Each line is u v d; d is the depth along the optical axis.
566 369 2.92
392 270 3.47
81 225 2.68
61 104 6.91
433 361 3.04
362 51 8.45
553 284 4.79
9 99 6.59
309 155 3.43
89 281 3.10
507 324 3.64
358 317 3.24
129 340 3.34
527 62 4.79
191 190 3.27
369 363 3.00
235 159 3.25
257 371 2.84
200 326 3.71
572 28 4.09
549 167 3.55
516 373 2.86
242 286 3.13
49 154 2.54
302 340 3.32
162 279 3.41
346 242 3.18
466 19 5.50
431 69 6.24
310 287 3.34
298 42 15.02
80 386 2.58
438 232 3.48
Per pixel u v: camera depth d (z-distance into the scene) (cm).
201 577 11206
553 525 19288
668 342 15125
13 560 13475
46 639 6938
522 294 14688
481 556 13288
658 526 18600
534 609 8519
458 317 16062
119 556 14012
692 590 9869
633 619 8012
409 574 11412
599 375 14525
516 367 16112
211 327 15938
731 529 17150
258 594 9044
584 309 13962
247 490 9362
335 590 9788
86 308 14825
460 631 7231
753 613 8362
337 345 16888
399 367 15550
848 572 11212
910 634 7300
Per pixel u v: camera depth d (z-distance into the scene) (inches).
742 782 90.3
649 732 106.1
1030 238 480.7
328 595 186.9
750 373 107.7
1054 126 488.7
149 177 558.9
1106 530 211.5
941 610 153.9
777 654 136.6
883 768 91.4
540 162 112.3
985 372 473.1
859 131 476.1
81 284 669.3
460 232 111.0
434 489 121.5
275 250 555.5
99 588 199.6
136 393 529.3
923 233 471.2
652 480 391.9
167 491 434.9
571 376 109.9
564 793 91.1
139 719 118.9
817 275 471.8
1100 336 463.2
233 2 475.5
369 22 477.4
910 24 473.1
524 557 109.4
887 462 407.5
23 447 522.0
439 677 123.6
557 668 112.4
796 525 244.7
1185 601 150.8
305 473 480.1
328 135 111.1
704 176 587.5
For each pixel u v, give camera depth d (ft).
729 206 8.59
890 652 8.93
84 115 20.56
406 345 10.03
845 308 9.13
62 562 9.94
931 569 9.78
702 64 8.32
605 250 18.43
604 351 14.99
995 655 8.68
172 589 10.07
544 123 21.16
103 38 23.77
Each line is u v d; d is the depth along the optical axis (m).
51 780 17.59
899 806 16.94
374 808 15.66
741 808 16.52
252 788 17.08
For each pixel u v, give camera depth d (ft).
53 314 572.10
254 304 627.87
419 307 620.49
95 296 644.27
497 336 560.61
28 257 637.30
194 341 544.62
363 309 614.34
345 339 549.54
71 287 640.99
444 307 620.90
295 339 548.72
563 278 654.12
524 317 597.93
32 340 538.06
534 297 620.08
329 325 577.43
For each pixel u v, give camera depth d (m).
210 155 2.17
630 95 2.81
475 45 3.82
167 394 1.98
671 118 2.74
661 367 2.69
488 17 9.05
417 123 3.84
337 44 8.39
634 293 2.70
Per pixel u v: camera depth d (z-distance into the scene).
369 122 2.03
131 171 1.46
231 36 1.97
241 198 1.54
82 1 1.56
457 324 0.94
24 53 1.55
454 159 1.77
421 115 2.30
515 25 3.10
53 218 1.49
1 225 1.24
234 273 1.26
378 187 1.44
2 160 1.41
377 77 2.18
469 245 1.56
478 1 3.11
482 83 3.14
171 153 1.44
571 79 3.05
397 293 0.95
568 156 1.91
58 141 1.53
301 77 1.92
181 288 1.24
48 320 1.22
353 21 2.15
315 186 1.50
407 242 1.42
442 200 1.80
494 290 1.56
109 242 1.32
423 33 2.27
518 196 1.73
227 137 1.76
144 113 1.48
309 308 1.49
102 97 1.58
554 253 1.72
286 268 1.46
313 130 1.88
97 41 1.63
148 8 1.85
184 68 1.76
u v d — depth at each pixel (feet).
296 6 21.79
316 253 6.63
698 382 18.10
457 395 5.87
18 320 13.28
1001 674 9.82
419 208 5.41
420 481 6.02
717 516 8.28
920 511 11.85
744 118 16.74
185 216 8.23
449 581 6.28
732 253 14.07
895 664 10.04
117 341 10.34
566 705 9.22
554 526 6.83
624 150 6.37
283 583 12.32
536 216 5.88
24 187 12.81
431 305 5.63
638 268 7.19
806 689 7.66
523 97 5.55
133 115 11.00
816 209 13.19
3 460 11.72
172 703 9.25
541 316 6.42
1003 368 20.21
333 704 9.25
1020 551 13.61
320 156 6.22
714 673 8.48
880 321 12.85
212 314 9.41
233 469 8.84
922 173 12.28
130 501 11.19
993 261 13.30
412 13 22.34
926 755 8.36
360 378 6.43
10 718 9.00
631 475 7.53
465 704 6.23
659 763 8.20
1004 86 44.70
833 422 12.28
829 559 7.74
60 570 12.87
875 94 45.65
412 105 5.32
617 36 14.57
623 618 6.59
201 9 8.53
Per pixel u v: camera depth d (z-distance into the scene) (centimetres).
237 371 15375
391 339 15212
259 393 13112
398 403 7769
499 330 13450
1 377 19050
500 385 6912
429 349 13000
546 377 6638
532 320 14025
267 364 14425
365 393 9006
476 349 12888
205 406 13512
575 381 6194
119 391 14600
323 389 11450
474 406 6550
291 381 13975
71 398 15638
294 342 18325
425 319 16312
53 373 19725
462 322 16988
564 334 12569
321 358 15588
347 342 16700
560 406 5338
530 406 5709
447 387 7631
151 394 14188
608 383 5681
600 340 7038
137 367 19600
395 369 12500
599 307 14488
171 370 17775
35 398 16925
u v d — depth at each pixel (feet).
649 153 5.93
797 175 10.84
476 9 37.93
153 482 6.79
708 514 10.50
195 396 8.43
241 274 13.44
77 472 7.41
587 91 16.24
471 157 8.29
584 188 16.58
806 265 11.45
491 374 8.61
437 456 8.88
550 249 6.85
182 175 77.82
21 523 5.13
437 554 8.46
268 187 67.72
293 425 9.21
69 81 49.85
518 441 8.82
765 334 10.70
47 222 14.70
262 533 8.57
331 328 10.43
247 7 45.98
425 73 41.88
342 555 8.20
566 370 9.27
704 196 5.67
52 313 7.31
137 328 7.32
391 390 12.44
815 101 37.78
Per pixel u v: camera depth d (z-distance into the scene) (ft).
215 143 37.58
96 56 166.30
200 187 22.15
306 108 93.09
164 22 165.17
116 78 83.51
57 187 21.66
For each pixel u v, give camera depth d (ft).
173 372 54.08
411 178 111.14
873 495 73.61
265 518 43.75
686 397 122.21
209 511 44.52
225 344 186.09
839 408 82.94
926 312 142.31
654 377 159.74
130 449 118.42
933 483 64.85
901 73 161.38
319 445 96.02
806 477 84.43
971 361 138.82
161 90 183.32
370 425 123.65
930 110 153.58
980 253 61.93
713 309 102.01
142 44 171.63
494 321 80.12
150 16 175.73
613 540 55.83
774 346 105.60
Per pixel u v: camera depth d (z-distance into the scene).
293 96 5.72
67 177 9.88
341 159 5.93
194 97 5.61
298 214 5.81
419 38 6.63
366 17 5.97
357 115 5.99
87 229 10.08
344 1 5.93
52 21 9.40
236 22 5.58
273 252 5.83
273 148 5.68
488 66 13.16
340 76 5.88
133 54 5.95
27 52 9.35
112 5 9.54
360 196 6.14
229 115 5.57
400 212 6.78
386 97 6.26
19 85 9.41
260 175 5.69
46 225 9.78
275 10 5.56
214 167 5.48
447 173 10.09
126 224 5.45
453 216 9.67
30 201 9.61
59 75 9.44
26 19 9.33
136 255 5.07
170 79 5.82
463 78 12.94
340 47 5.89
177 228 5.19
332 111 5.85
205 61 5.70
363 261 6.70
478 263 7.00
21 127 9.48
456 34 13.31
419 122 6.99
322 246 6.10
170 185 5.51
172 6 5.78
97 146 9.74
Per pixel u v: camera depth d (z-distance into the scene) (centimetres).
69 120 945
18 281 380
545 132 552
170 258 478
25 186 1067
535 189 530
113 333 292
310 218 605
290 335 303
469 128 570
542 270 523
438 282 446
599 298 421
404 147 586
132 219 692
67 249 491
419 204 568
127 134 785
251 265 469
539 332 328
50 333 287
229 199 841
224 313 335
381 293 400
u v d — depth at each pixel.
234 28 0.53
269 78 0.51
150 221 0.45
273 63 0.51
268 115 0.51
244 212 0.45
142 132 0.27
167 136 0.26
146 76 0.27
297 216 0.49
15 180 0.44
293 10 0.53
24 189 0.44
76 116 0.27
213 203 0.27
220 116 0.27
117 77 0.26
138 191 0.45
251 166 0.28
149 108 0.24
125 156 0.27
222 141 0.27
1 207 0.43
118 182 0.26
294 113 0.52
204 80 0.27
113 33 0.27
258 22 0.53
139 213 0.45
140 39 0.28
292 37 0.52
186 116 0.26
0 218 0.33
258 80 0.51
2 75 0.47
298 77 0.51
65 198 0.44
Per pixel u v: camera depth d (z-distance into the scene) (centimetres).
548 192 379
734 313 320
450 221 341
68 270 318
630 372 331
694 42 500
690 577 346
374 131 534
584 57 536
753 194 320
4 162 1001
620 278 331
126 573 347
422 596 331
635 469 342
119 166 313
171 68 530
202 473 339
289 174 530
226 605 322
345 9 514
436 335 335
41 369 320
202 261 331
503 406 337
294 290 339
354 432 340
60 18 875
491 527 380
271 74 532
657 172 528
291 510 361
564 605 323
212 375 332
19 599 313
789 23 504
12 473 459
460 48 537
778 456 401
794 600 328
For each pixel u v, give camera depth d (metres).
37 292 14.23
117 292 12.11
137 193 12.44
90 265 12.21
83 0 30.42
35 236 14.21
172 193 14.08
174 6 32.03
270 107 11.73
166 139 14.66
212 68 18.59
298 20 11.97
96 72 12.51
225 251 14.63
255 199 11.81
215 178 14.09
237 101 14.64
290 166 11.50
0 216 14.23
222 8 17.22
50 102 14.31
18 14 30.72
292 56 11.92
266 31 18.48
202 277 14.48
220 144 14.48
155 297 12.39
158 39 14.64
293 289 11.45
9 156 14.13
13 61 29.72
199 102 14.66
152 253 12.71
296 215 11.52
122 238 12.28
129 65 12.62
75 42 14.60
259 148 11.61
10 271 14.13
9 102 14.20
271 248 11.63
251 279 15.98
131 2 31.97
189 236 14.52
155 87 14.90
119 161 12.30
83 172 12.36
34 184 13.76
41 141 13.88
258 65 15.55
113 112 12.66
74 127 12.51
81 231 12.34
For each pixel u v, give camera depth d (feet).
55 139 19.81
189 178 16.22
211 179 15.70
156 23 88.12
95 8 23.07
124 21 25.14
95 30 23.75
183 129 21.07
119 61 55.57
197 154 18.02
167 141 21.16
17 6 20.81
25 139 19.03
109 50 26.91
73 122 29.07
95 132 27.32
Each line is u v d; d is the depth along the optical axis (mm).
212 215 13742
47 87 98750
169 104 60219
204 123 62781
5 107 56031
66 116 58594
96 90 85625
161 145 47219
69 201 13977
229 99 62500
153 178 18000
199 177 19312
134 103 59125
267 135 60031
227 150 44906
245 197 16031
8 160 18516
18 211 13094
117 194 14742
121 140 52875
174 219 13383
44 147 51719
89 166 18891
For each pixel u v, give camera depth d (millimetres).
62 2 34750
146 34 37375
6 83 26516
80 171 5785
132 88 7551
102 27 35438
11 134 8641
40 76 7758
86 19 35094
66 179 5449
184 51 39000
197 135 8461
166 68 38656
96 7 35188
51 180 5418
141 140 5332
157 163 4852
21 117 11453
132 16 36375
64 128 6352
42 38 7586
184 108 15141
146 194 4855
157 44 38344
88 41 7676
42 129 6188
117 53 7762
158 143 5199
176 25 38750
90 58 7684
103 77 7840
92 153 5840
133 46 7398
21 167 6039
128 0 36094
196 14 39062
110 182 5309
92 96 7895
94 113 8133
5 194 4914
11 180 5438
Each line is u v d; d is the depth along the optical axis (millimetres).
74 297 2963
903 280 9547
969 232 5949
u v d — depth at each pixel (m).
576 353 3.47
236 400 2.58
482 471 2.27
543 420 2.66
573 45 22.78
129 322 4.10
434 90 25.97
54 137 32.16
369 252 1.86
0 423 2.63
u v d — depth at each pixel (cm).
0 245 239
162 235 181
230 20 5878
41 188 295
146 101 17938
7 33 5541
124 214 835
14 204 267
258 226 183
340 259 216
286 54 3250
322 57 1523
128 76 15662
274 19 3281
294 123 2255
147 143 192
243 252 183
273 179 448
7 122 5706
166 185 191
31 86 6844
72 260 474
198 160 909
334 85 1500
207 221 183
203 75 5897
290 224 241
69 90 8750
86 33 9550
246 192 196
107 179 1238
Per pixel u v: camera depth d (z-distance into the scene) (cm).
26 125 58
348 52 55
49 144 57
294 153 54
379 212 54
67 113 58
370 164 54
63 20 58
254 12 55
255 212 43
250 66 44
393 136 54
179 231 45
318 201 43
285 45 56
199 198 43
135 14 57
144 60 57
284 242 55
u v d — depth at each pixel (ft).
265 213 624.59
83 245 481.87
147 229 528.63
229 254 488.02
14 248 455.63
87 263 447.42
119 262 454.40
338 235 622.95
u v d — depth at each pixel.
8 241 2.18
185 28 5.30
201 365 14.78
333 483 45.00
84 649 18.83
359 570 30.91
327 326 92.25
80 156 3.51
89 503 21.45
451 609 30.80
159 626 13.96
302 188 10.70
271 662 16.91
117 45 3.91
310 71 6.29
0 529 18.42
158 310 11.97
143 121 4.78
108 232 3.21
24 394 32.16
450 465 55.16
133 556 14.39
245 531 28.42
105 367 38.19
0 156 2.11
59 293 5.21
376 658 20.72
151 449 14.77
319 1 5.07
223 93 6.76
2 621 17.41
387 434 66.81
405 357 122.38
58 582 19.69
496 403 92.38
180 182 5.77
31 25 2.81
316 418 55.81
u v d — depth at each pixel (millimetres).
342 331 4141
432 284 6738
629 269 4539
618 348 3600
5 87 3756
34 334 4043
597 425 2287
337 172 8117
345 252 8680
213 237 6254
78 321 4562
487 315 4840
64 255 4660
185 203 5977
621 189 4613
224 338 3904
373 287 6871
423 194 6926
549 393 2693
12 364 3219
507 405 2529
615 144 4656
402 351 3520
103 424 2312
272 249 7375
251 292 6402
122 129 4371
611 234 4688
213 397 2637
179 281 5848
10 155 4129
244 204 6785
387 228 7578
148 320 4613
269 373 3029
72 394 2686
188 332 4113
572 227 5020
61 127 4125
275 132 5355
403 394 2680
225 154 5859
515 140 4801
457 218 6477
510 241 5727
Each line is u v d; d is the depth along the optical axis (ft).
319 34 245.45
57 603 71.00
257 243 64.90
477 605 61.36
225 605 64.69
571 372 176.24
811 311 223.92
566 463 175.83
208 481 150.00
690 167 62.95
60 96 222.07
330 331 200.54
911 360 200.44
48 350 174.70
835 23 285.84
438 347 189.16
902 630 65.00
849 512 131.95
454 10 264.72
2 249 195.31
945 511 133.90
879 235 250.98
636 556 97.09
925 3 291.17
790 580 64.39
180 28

========

» Exercise
Copy verbatim, from the listing above, each line from the one containing "80 386 2.58" down to the one containing "460 232 111.0", inclusive.

» Result of the exercise
80 386 2.58
438 232 3.48
Per pixel u v: camera depth d (z-distance into the scene) (cm).
201 577 11206
553 525 19288
668 342 15125
13 560 13475
46 639 6938
522 294 14688
481 556 13288
658 526 18600
534 609 8519
458 317 16062
119 556 14012
692 590 9869
633 619 8012
409 574 11412
599 375 14525
516 367 16112
211 327 15938
731 529 17150
258 594 9044
584 309 13962
247 490 9362
335 590 9788
86 308 14825
460 631 7231
753 613 8362
337 345 16888
399 367 15550
848 572 11212
910 634 7300
Per pixel u v: camera depth d (z-distance into the scene) (inches).
742 782 90.3
649 732 106.1
1030 238 480.7
328 595 186.9
750 373 107.7
1054 126 488.7
149 177 558.9
1106 530 211.5
941 610 153.9
777 654 136.6
883 768 91.4
540 162 112.3
985 372 473.1
859 131 476.1
81 284 669.3
460 232 111.0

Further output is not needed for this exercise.